Princeton to remove Wilson's name

Princeton University has announced plans to remove the name of former President Woodrow Wilson from its public policy school because of his segregationist views, reversing a decision the Ivy League school made four years ago to retain the name. University President Christopher Eisgruber said in a letter to the school community that the board of trustees had concluded that "Wilson's racist views and policies make him an inappropriate namesake" for Princeton's School of Public and International Affairs and the residential college. Wilson, governor of New Jersey from 1911 to 1913 and then U.S. president from 1913 to 1921, supported segregation and imposed it on several federal agencies not racially divided up to that point. He also barred black students from Princeton while serving as university president and spoke approvingly of the Ku Klux Klan. Earlier this month, Monmouth University removed Wilson's name from one of its most prominent buildings. The superintendent of the Camden school district also announced plans to rename Woodrow Wilson High School.

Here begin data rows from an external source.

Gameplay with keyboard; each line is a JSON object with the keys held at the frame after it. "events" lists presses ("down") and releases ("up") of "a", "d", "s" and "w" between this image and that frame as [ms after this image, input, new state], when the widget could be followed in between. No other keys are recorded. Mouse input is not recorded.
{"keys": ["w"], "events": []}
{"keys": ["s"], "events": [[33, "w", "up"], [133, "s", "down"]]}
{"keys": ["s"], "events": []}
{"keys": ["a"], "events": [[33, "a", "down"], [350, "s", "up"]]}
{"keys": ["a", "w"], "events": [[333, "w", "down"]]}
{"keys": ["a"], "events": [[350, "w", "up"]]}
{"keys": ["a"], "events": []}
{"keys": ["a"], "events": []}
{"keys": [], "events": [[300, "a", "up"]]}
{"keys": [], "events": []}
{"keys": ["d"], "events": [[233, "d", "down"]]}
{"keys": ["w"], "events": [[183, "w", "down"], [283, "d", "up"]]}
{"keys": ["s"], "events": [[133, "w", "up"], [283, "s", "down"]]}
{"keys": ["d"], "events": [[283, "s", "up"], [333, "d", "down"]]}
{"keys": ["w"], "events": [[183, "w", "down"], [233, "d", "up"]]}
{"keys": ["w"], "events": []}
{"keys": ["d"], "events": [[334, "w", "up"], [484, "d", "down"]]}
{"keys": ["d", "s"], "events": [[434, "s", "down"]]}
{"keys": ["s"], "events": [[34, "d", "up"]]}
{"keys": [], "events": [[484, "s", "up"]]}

Mississippi setting stage for new flag

Spectators at the Mississippi Capitol broke into applause Saturday as lawmakers took the first steps toward erasing the Confederate battle emblem from the state flag, a symbol that has come under intensifying criticism in recent weeks. The House voted by more than the required two-thirds majority to suspend legislative deadlines and file a bill to change the flag. Debate could begin as soon as Sunday. For the first time, GOP Gov. Tate Reeves said that he would sign a bill to change the flag if the GOP-controlled Legislature sends him one. He had previously said that he would not veto one — a more passive stance. A bill will only need a simple majority to pass the House and Senate. A commission would design a new flag that cannot include the Confederate battle emblem but must include the phrase "In God We Trust."